### INFORMATION SHOWN
[Start of Attachment]

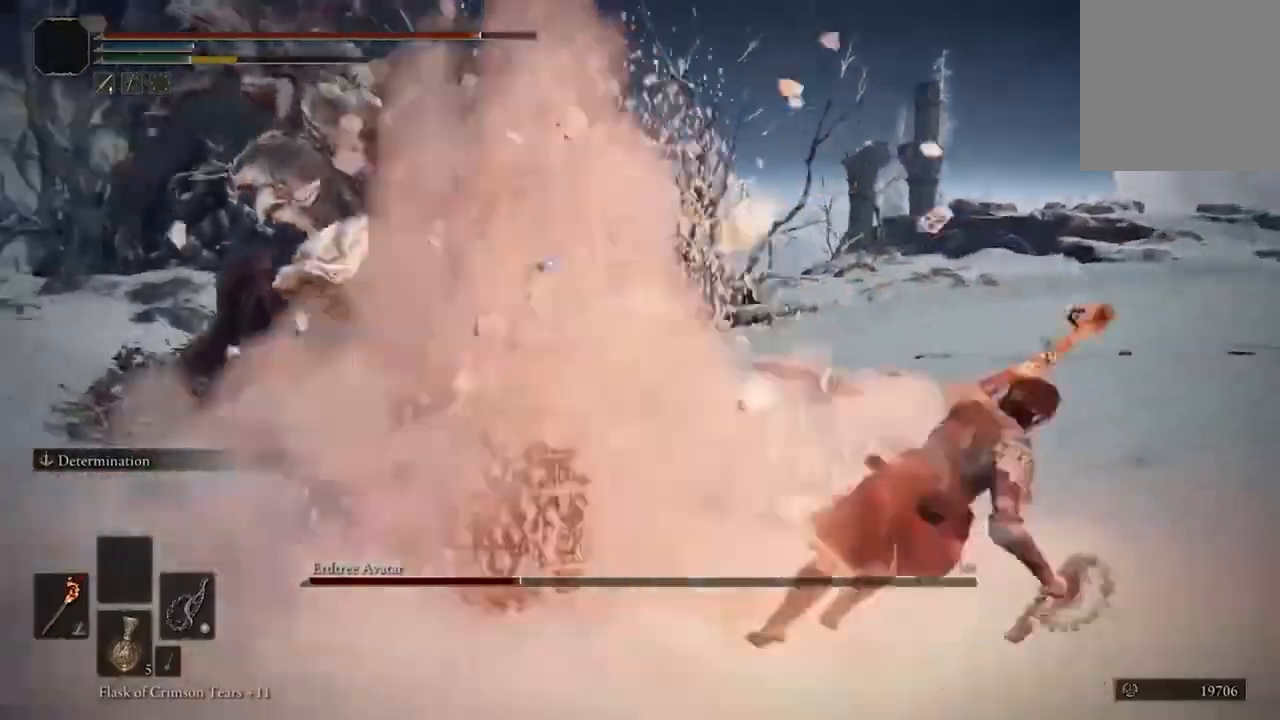
{"buttons": ["B"], "left_stick": "right", "right_stick": "center", "events": [[467, "B", "down"]]}
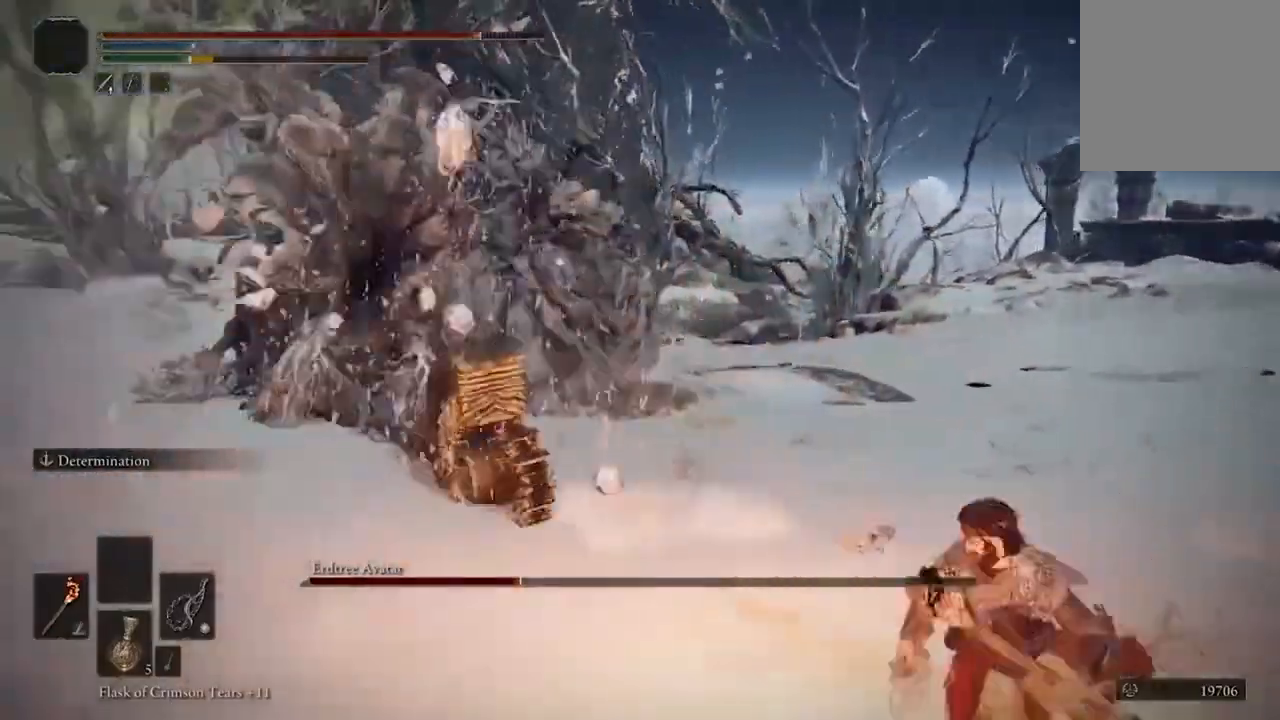
{"buttons": [], "left_stick": "right", "right_stick": "center", "events": [[100, "B", "up"]]}
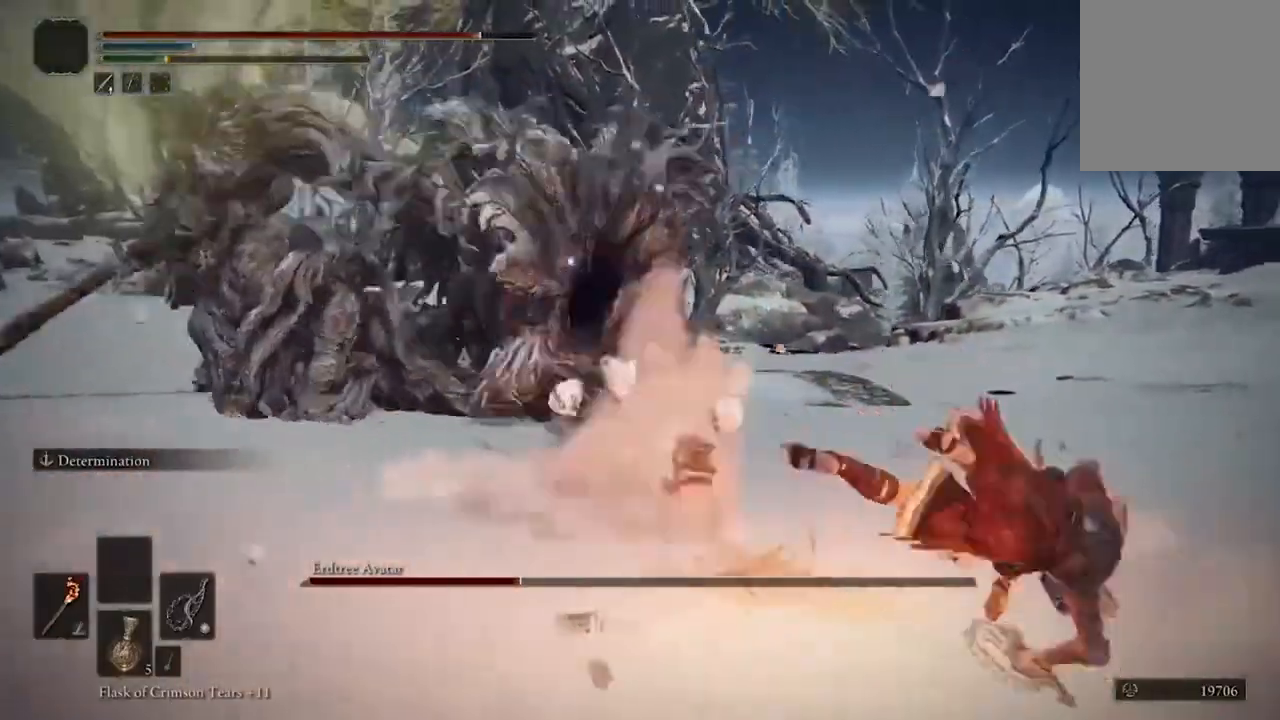
{"buttons": ["B"], "left_stick": "right", "right_stick": "center", "events": [[433, "B", "down"]]}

[End of Attachment]

### WHAT IS BEING ASKED
Please repeat every line of the material above exactly and without its pictures.

### RESULT FOR THIS TASK
{"buttons": ["B"], "left_stick": "right", "right_stick": "center", "events": [[467, "B", "down"]]}
{"buttons": [], "left_stick": "right", "right_stick": "center", "events": [[100, "B", "up"]]}
{"buttons": ["B"], "left_stick": "right", "right_stick": "center", "events": [[433, "B", "down"]]}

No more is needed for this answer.